- **Records for this task**:
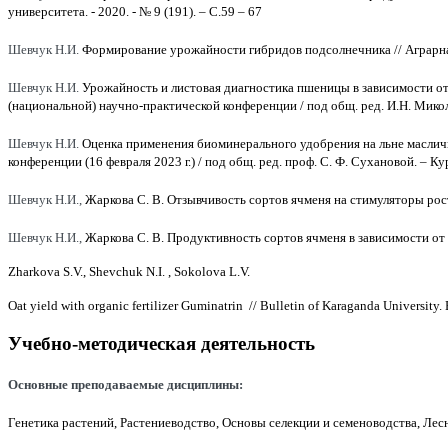
университета. - 2020. - № 9 (191). – С.59 – 67
Шевчук Н.И.
Формирование урожайности гибридов подсолнечника // Аграрная н
Шевчук Н.И.
Урожайность и листовая диагностика пшеницы в зависимости от 
(национальной) научно-практической конференции / под общ. ред. И.Н. Микол
Шевчук Н.И.
Оценка применения биоминерального удобрения на льне масличн
конференции (16 февраля 2023 г.) / под общ. ред. проф. С. Ф. Сухановой. – Кур
Шевчук Н.И.,
Жаркова С. В.
Отзывчивость сортов ячменя на стимуляторы рос
Шевчук Н.И.,
Жаркова С. В. Продуктивность сортов ячменя в зависимости от
Zharkova S.V., Shevchuk N.I. , Sokolova L.V.
Oat yield with organic fertilizer Guminatrin // Bulletin of Karaganda University
Учебно-методическая деятельность
Основные преподаваемые дисциплины:
Генетика растений, Растениеводство, Основы селекции и семеноводства, Ле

- **Exercise description**:
Pick out each line in the data above that contains the string "зависимости", treating uppercase and lowercase letters as different.

- **Task solution**:
Урожайность и листовая диагностика пшеницы в зависимости от 
Жаркова С. В. Продуктивность сортов ячменя в зависимости от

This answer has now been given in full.